Vous ne vous contentez pas d’analyser tout ce qui ne va pas dans le fonctionnement actuel des collectifs de travail, mais indiquez quelques moyens pour reprendre la main et remettre l’être humain au centre, sortir d’une culture du résultat pour arriver à ce que vous appelez une culture du travail. Pourriez-vous nous les résumer ici ?
Si l’on se réfère au modèle qu’en a proposé l’économiste Milton Friedman, la culture du résultat assigne à l’entreprise le rôle exclusif de produire du profit pour l’actionnaire, et aux salariés de se consacrer à cette tâche moyennant un intéressement pécuniaire à leurs propres résultats. C’est la logique du presse-citron. Le problème est qu’elle est usante et déshumanisante pour les salariés et vraisemblablement sous-optimale pour l’entreprise, puisqu’elle considère que les motifs de l’engagement au travail se limitent à l’appât du gain.

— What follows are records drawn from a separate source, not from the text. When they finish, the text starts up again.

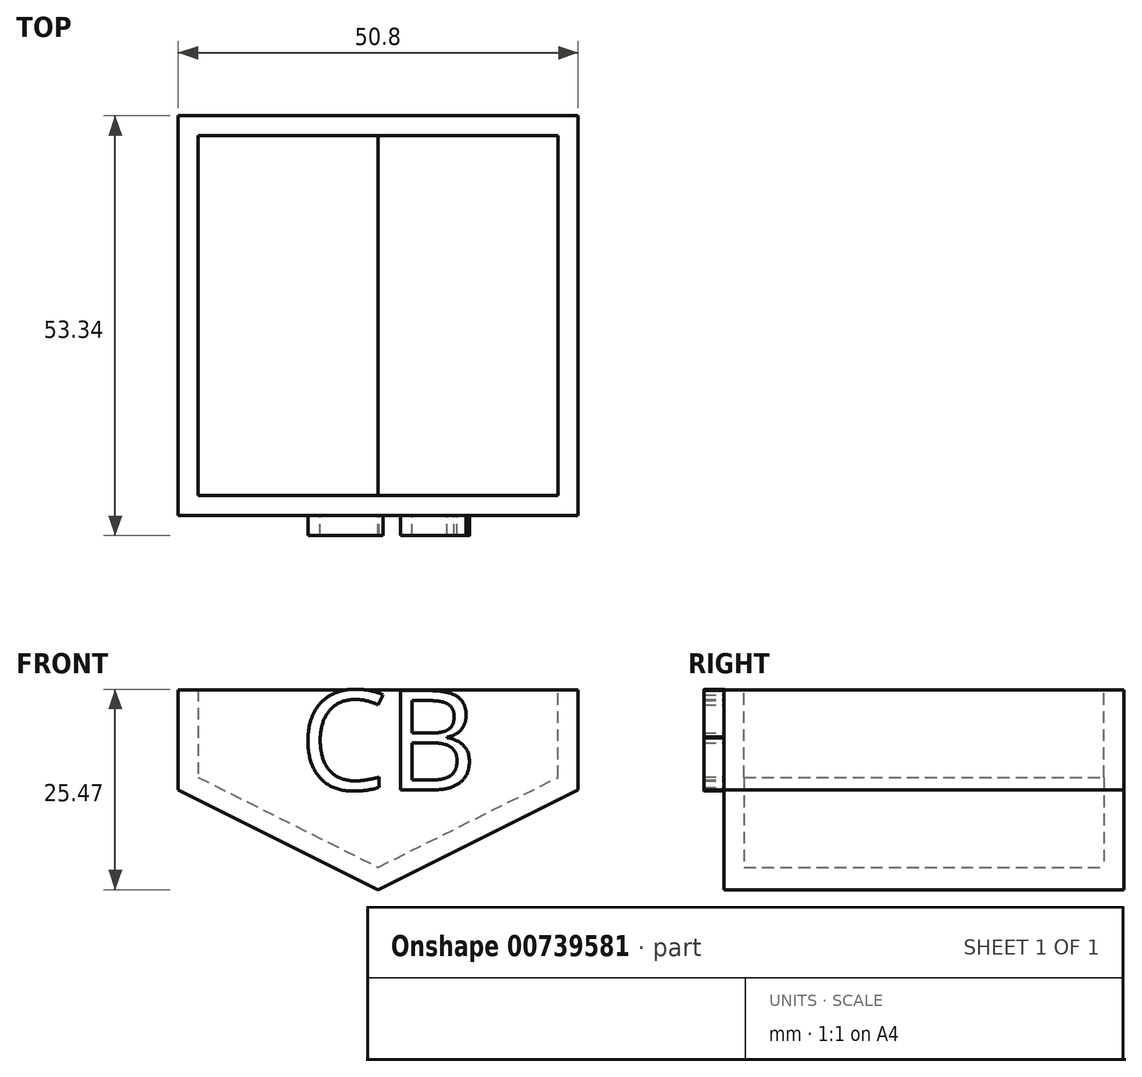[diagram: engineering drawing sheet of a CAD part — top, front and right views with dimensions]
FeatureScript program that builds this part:
annotation { "Feature Type Name" : "Feature", "Feature Type Description" : "" }
export const myFeature = defineFeature(function(context is Context, id is Id, definition is map)
    precondition{}
    {
        {
            var Q0;
            Q0=qCreatedBy(makeId("Front.planeOp"),FACE);
            var sketch = newSketch(context, id + "F0", { "sketchPlane" : qUnion([Q0])});
            skLineSegment(sketch, "E0", {"start": v(25.4, 0) * mm, "end": v(25.4, 12.7) * mm});
            skLineSegment(sketch, "E1", {"start": v(25.4, 12.7) * mm, "end": v(-25.4, 12.7) * mm});
            skLineSegment(sketch, "E2", {"start": v(-25.4, 12.7) * mm, "end": v(-25.4, 0) * mm});
            skLineSegment(sketch, "E3", {"start": v(0, 12.7) * mm, "end": v(0, -12.7) * mm});
            skLineSegment(sketch, "E4", {"start": v(0, -12.7) * mm, "end": v(25.4, 0) * mm});
            skLineSegment(sketch, "E5", {"start": v(-25.4, 0) * mm, "end": v(0, -12.7) * mm});
            skSolve(sketch);
        }
        {
            var Q0;
            Q0 = qSketchRegion(id + "F0", true);
            extrude(context, id + "F1", {"entities" : qUnion([Q0]), "depth" : 50.8 * mm, "offsetDistance" : 25.4 * mm});
        }
        {
            var Q0;
            Q0=makeQuery(id+"F1.opExtrude","SWEPT_FACE",FACE,{"disambiguationData":[OSD([sQuery(id+"F0.wireOp",EDGE,"E1")])]});
            shell(context, id + "F2", {"entities" : qUnion([Q0]), "thickness" : 2.54 * mm});
        }
        {
            var Q0;
            Q0=makeQuery(id+"F1.opExtrude","CAP_FACE",FACE,{"disambiguationData":[OSD([sQuery(id+"F0.wireOp",EDGE,"E0"),sQuery(id+"F0.wireOp",EDGE,"E1"),sQuery(id+"F0.wireOp",EDGE,"E2"),sQuery(id+"F0.wireOp",EDGE,"E4"),sQuery(id+"F0.wireOp",EDGE,"E5")])],"isStart":false});
            var sketch = newSketch(context, id + "F3", { "sketchPlane" : qUnion([Q0])});
            skText(sketch, "E6", { "text": "CB", "fontName": "OpenSans-Regular.ttf"});
            const initialGuessF3  = {"E6": [-0.01, 0, 1, 0, 0.0127]};
            skSetInitialGuess(sketch, initialGuessF3);
            skSolve(sketch);
        }
        {
            var Q0;
            Q0 = qSketchRegion(id + "F3", true);
            extrude(context, id + "F4", {"entities" : qUnion([Q0]), "operationType" : NewBodyOperationType.ADD, "depth" : 2.54 * mm, "offsetDistance" : 25.4 * mm});
        }
    });
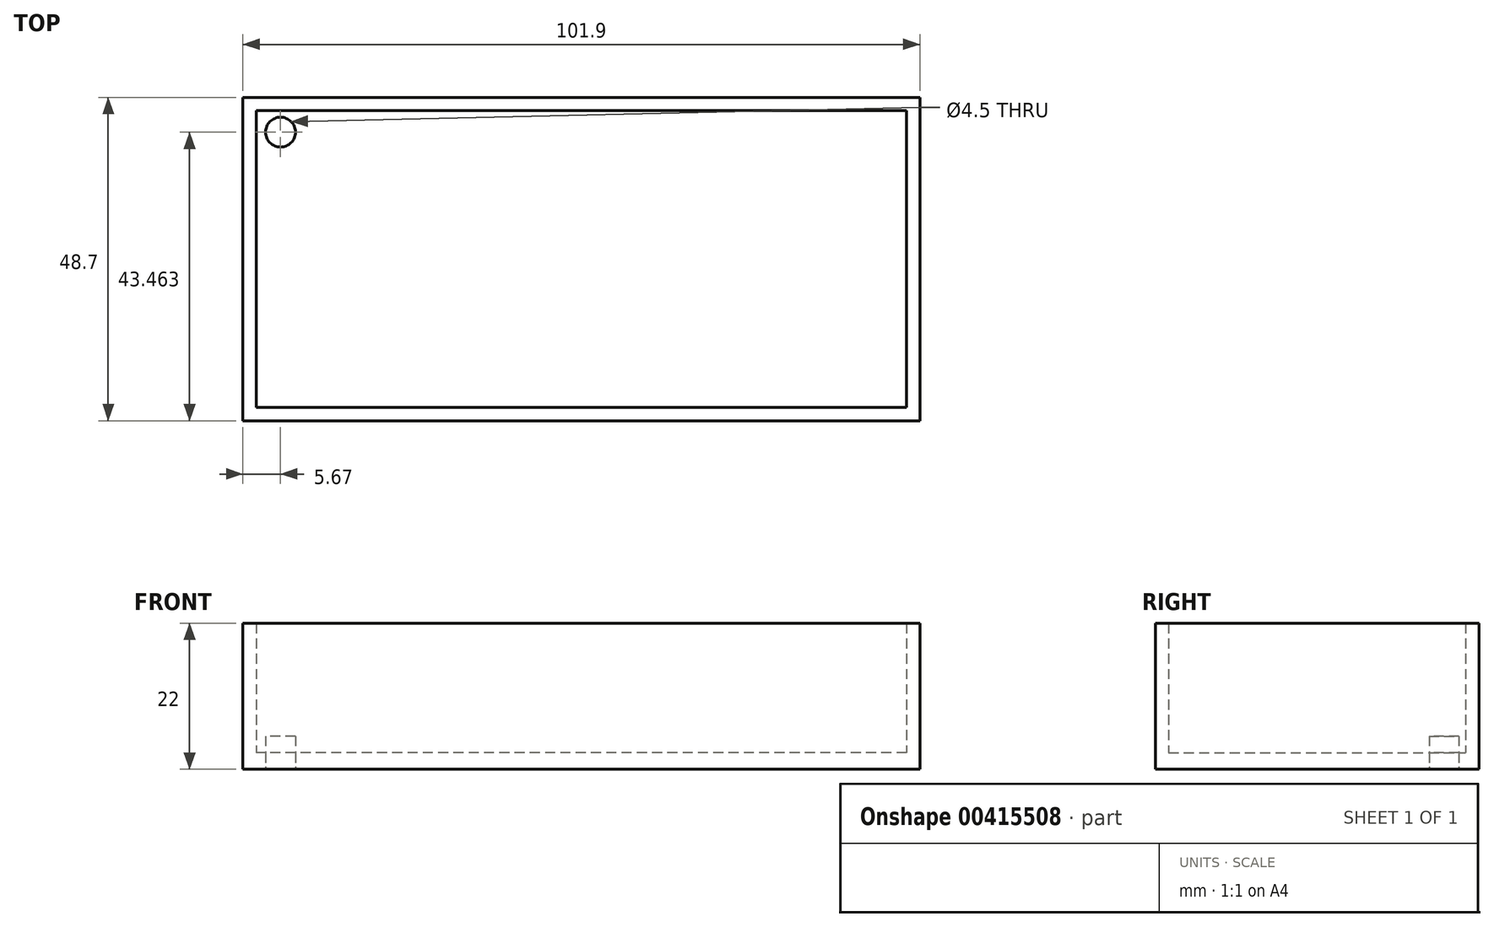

C’est une erreur coupable parce qu’un bon manager se doit de connaître l’humain au moins autant qu’un bon jardinier connaît les plantes ! Il semble au contraire à la fois plus humanisant et plus pertinent économiquement de déplacer la focale de la culture du résultat vers celle de l’activité de travail, par laquelle c’est aussi nous que nous produisons. En effet, la question devient alors de savoir à quelles conditions cette activité peut être porteuse de sens et permettre, en particulier, de donner de soi. Cela restitue à l’intersubjectivité son importance, au service de la production, de la coopération, ou des rapports hiérarchiques. L’organisation de travail cesse alors d’être un lieu que l’on subit en échange d’un salaire. Les règles, les procédures, les objectifs peuvent alors puiser au foisonnement de relations vivantes l’énergie qu’il leur faut pour pouvoir s’appliquer avec conviction. Une énergie irriguée par l’idéal de participer: pour faire monde commun.
Propos recueillis par Jean de Saint Blanquat
Illustration: bureaux en open space (photo Javier bellomarcos, CC BY-SA 4.0).
(1) Pierre-Olivier Monteil, La fabrique des mondes communs, Réconcilier le travail, le management et la démocratie, Érès (Espace éthique), 2023, 416 pages, 19,50€.
(2) Frédéric Lenoir, Le temps de la responsabilité, Entretiens sur l’éthique, Fayard, 1991 (réédition: Pluriel, 2013).
(3) Paul Ricœur (entretiens avec François Azouvi et Marc de Launay), La critique et la conviction, Calmann Lévy, 1995.